[Records drawn from a dataset]

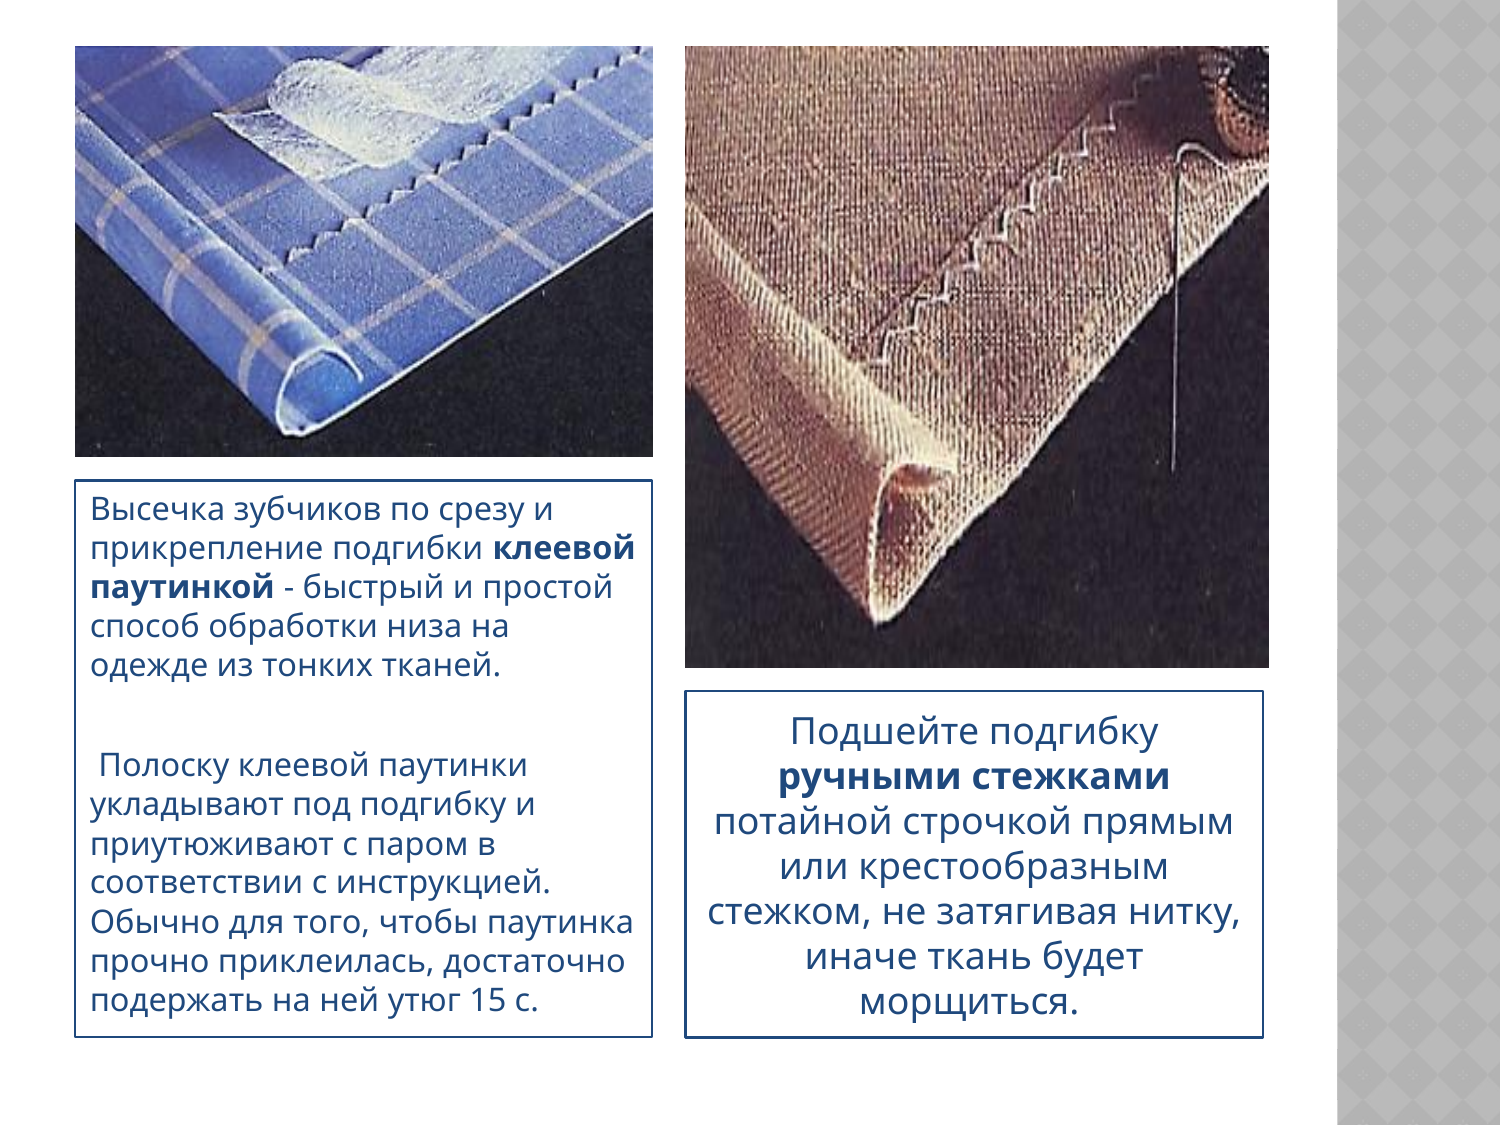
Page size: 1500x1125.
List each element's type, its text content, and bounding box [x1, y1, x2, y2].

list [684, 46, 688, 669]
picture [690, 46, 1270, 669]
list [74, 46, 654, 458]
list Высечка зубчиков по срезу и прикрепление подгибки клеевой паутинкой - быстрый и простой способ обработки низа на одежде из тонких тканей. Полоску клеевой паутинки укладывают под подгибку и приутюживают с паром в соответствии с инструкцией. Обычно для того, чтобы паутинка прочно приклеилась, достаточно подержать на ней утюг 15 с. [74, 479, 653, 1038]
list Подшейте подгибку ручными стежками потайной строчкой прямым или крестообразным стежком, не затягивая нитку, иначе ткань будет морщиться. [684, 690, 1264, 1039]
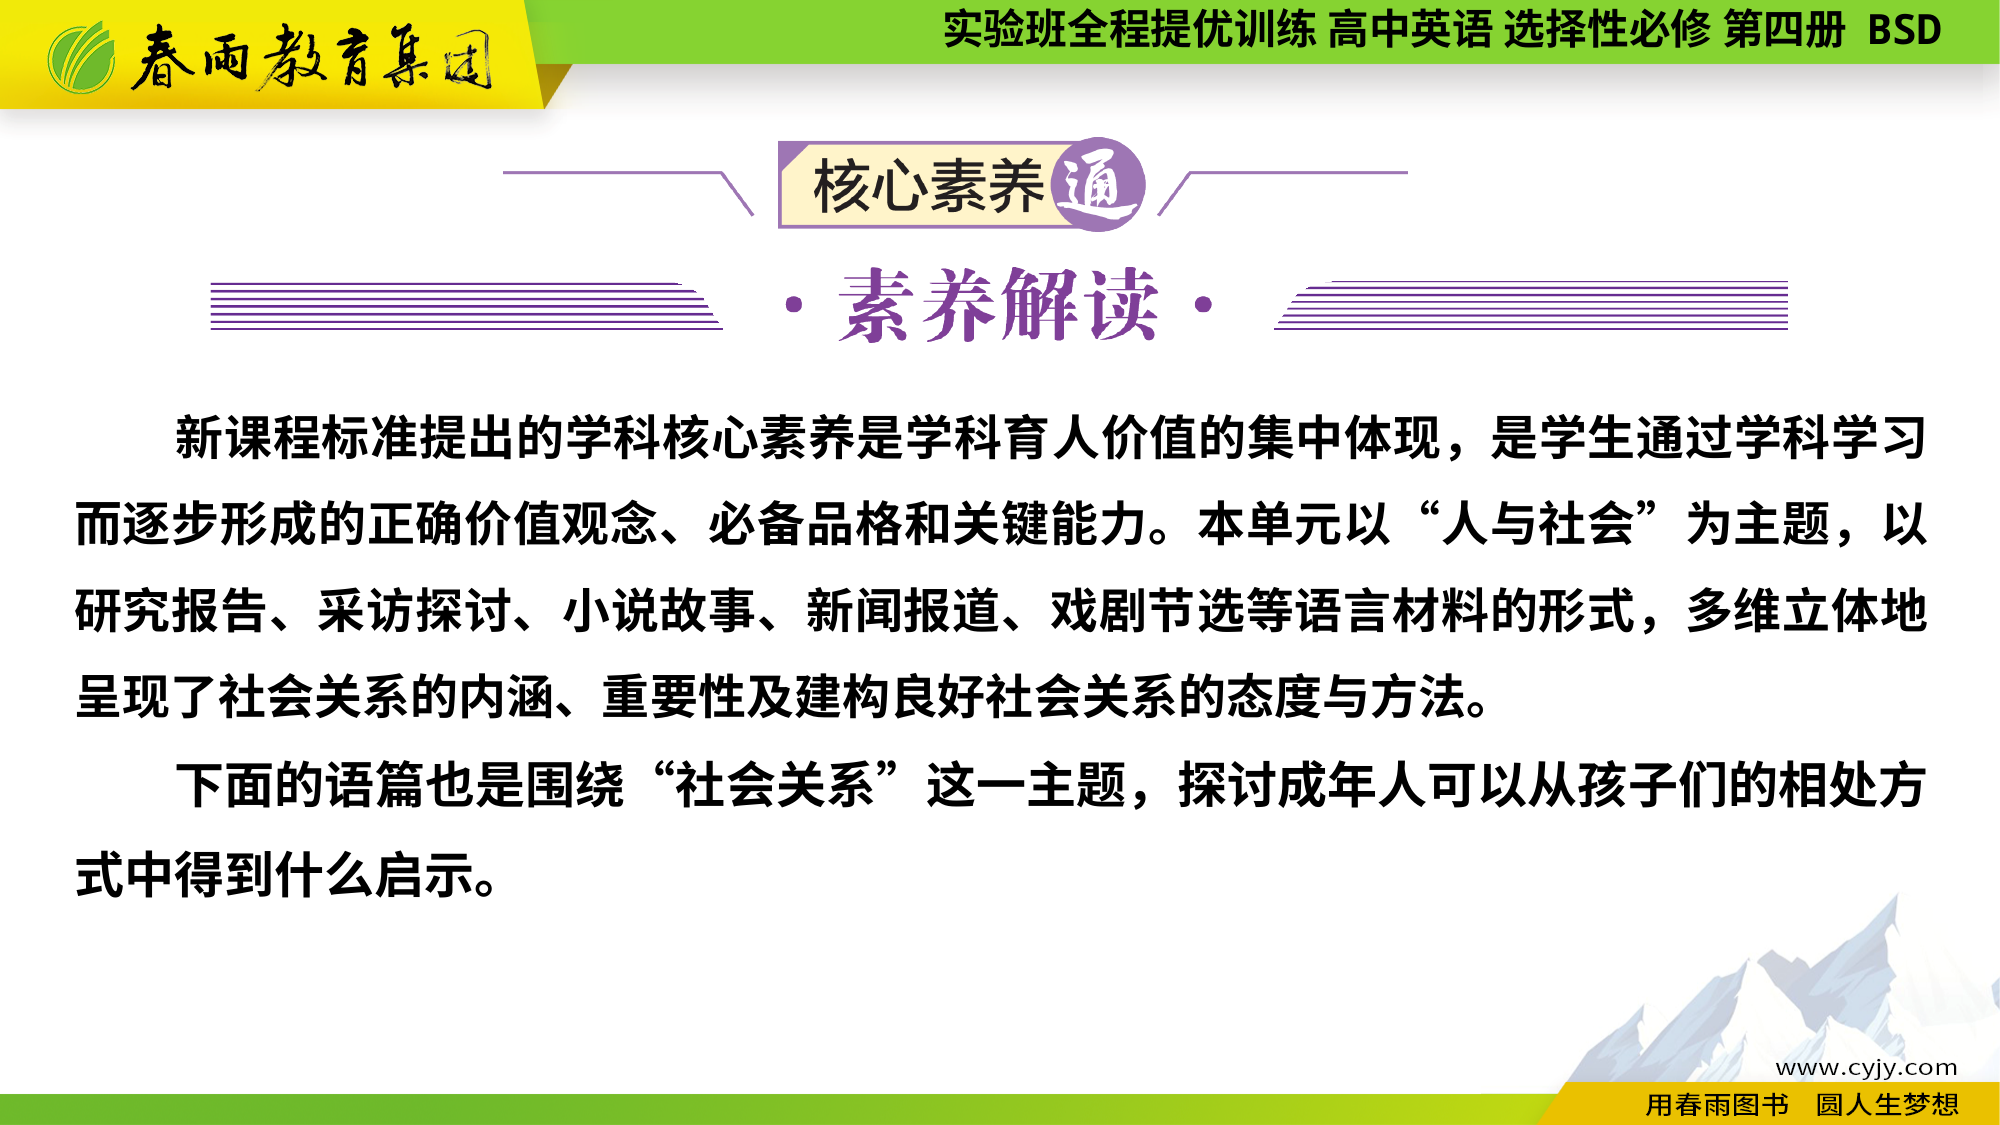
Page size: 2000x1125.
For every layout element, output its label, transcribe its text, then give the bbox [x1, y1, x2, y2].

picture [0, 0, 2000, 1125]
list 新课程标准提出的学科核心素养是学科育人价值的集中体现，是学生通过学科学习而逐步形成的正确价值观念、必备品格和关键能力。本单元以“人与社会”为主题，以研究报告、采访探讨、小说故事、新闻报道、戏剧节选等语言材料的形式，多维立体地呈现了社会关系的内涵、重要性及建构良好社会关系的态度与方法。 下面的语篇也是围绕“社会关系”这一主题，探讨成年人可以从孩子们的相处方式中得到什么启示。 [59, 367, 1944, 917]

WHAT TO WORK ON: Without any of the pictures, repeat the entries above word for word.

WRITTEN RESPONSE:
Page size: 1500x1125.
List each element's type, its text content, and bounding box [x1, y1, x2, y2].

list [684, 46, 688, 669]
picture [690, 46, 1270, 669]
list [74, 46, 654, 458]
list Высечка зубчиков по срезу и прикрепление подгибки клеевой паутинкой - быстрый и простой способ обработки низа на одежде из тонких тканей. Полоску клеевой паутинки укладывают под подгибку и приутюживают с паром в соответствии с инструкцией. Обычно для того, чтобы паутинка прочно приклеилась, достаточно подержать на ней утюг 15 с. [74, 479, 653, 1038]
list Подшейте подгибку ручными стежками потайной строчкой прямым или крестообразным стежком, не затягивая нитку, иначе ткань будет морщиться. [684, 690, 1264, 1039]
Page size: 2000x1125.
For every layout element, output its label, transcribe its text, then give the bbox [x1, y1, x2, y2].

picture [0, 0, 2000, 1125]
list 新课程标准提出的学科核心素养是学科育人价值的集中体现，是学生通过学科学习而逐步形成的正确价值观念、必备品格和关键能力。本单元以“人与社会”为主题，以研究报告、采访探讨、小说故事、新闻报道、戏剧节选等语言材料的形式，多维立体地呈现了社会关系的内涵、重要性及建构良好社会关系的态度与方法。 下面的语篇也是围绕“社会关系”这一主题，探讨成年人可以从孩子们的相处方式中得到什么启示。 [59, 367, 1944, 917]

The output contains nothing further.